When can you ask questions about the testing?

  • If you have any questions about this testing, you can ask us now.

  • If you have questions later, you can call:

    • Dr. Bruce Tierney at 770-488-0771

    • The ATSDR toll free number 1-888-320-5291


Child Assent

  • Your parent/guardian said it is all right for you to have this urine test.

  • You don’t have to have this test if you don’t want to.


Voluntary Assent

  • I agree to be tested.

  • I was given the chance to ask questions and feel my questions were answered.

  • I know that having these tests done is my choice.

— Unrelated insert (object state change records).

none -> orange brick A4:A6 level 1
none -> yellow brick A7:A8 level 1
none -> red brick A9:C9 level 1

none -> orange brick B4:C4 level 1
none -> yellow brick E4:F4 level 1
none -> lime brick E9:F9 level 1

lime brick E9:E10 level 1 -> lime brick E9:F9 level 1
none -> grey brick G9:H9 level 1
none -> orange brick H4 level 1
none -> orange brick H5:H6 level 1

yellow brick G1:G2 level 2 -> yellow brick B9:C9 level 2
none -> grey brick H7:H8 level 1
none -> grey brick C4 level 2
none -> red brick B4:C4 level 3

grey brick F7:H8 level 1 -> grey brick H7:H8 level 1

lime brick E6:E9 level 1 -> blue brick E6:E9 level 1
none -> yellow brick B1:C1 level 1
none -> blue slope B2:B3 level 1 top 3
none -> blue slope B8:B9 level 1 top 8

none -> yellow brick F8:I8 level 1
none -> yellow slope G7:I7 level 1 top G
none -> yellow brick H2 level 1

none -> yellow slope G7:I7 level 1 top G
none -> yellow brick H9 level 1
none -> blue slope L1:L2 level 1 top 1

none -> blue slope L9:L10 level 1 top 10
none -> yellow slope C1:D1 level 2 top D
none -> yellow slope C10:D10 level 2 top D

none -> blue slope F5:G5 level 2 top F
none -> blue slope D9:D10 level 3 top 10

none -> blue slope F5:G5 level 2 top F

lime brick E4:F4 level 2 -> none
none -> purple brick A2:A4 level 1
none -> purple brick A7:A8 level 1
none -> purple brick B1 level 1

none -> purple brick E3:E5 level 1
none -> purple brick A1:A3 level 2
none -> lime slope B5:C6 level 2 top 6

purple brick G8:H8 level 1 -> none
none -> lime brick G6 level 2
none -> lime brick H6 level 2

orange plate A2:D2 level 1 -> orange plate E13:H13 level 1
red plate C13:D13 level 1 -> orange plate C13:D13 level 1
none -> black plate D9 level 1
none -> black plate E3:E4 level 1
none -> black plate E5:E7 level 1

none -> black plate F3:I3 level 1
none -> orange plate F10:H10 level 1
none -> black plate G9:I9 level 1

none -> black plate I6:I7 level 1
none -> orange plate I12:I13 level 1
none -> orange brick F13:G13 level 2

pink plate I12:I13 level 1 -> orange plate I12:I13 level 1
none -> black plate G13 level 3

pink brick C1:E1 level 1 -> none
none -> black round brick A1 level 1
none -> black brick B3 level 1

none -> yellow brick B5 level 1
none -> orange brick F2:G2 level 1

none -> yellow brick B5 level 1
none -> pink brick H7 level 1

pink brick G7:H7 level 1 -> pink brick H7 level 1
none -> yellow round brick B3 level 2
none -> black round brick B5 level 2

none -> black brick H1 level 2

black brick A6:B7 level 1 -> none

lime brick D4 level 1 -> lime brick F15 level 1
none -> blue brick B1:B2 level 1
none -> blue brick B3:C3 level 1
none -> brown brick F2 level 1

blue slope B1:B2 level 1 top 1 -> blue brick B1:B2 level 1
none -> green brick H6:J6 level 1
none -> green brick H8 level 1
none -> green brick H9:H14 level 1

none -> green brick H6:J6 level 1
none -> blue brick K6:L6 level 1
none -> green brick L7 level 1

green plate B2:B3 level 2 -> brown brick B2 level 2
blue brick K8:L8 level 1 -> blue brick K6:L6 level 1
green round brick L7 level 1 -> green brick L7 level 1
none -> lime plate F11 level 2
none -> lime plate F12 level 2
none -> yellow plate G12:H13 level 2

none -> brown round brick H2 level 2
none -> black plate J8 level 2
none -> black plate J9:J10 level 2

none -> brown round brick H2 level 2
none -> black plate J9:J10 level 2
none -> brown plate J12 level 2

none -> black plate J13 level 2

  • I know that even though I have agreed to this testing, I may leave at any time without penalty.


Signature

I agree to be tested.


_________________________________________ ___________ ______________

Printed name of child Age of child Sex of child


______________________________________________ __________________

Signature or written name of child in child’s handwriting Date


__________________________

Printed name of parent/guardian



Address of child ______________________________ Telephone __________________

______________________________

______________________________

May we share the test results with other federal, state, and local health and environmental agencies? YES / NO (please circle one)


Lab ID Number____________________


Certification of Assent Form Administrator:

I read the assent form to the person named above. He/she had the opportunity to ask questions about the Exposure Investigation and had the questions answered.